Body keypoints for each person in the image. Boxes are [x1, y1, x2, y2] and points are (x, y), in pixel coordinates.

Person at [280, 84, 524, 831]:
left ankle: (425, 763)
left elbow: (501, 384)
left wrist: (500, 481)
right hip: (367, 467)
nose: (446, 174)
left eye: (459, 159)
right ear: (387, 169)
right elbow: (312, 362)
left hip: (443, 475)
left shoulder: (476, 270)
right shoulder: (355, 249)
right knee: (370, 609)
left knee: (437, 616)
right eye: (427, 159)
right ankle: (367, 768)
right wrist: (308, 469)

--

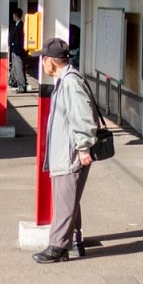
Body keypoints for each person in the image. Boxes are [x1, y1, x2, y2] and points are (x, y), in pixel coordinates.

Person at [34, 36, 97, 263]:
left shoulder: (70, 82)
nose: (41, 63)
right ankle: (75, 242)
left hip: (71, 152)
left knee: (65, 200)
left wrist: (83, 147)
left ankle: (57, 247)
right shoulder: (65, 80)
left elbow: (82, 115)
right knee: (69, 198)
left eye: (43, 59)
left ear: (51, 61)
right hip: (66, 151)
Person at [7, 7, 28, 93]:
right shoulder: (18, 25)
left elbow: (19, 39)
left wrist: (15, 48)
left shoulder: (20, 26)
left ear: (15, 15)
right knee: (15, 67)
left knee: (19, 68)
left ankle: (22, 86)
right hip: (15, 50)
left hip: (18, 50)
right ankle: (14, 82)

...

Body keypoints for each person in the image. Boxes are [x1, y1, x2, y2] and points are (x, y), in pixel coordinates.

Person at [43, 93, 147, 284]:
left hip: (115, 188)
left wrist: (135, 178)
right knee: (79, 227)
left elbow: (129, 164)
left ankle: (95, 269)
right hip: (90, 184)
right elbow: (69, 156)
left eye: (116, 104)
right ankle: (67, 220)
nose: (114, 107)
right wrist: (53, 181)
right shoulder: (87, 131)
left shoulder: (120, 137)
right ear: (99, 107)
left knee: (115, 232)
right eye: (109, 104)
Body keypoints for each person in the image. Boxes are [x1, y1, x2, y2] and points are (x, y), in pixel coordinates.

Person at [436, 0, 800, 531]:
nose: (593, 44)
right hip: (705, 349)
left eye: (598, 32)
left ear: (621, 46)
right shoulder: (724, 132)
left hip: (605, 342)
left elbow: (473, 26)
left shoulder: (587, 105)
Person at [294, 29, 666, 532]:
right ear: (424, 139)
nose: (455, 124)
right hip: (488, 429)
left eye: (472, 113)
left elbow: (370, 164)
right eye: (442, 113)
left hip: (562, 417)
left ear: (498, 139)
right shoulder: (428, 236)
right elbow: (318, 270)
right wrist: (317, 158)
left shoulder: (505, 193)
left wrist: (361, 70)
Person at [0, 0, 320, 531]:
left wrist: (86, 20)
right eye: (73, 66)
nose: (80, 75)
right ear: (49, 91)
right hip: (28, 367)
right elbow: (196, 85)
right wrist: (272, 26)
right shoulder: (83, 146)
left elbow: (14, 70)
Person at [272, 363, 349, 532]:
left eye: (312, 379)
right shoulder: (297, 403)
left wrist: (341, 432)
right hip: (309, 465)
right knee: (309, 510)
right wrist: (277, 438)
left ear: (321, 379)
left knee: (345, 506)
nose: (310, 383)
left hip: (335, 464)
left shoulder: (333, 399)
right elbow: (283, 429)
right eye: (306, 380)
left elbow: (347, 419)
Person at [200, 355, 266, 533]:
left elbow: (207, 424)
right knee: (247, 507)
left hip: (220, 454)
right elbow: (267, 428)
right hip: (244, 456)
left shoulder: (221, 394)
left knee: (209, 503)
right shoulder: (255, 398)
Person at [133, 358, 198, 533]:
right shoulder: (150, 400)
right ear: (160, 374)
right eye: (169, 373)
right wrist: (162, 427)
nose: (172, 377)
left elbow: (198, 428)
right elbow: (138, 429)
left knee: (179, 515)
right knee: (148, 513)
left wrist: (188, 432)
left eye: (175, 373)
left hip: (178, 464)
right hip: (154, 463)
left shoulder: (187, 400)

**Assigned task**
Locate all lines in the listing above with the word "ankle". Copy them.

**Reply**
left ankle: (425, 763)
right ankle: (367, 768)
right ankle: (75, 242)
left ankle: (57, 247)
left ankle: (22, 86)
right ankle: (14, 82)
left ankle: (95, 269)
right ankle: (67, 220)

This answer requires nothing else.